— Task goal —
Output each entry verbatim and exclude every picture from it.

Page images and extracted text:
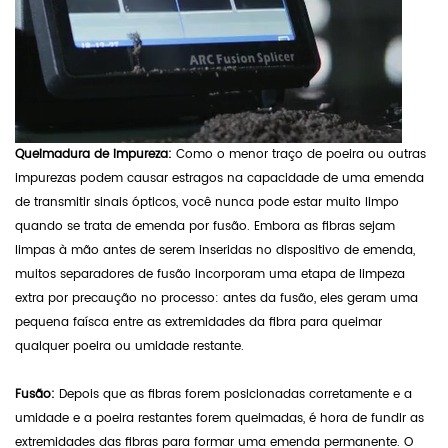
Queimadura de impureza:
Como o menor traço de poeira ou outras
impurezas podem causar estragos na capacidade de uma emenda
de transmitir sinais ópticos, você nunca pode estar muito limpo
quando se trata de emenda por fusão. Embora as fibras sejam
limpas à mão antes de serem inseridas no dispositivo de emenda,
muitos separadores de fusão incorporam uma etapa de limpeza
extra por precaução no processo: antes da fusão, eles geram uma
pequena faísca entre as extremidades da fibra para queimar
qualquer poeira ou umidade restante.
Fusão:
Depois que as fibras forem posicionadas corretamente e a
umidade e a poeira restantes forem queimadas, é hora de fundir as
extremidades das fibras para formar uma emenda permanente. O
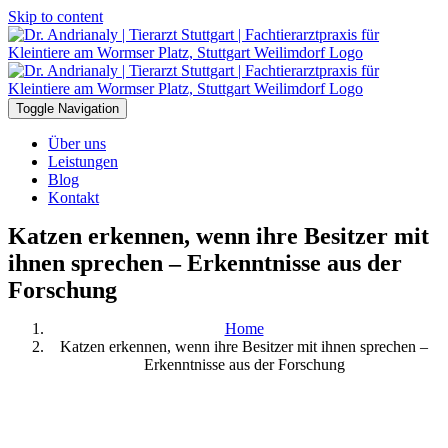
Skip to content
Toggle Navigation
Über uns
Leistungen
Blog
Kontakt
Katzen erkennen, wenn ihre Besitzer mit
ihnen sprechen – Erkenntnisse aus der
Forschung
Home
Katzen erkennen, wenn ihre Besitzer mit ihnen sprechen –
Erkenntnisse aus der Forschung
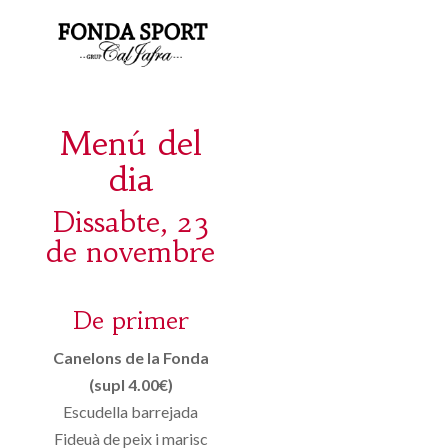
Menú del
dia
Dissabte, 23
de novembre
De primer
Canelons de la Fonda
(supl 4.00€)
Escudella barrejada
Fideuà de peix i marisc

— Output —
Queimadura de impureza:
Como o menor traço de poeira ou outras
impurezas podem causar estragos na capacidade de uma emenda
de transmitir sinais ópticos, você nunca pode estar muito limpo
quando se trata de emenda por fusão. Embora as fibras sejam
limpas à mão antes de serem inseridas no dispositivo de emenda,
muitos separadores de fusão incorporam uma etapa de limpeza
extra por precaução no processo: antes da fusão, eles geram uma
pequena faísca entre as extremidades da fibra para queimar
qualquer poeira ou umidade restante.
Fusão:
Depois que as fibras forem posicionadas corretamente e a
umidade e a poeira restantes forem queimadas, é hora de fundir as
extremidades das fibras para formar uma emenda permanente. O
Skip to content
Toggle Navigation
Über uns
Leistungen
Blog
Kontakt
Katzen erkennen, wenn ihre Besitzer mit
ihnen sprechen – Erkenntnisse aus der
Forschung
Home
Katzen erkennen, wenn ihre Besitzer mit ihnen sprechen –
Erkenntnisse aus der Forschung
Menú del
dia
Dissabte, 23
de novembre
De primer
Canelons de la Fonda
(supl 4.00€)
Escudella barrejada
Fideuà de peix i marisc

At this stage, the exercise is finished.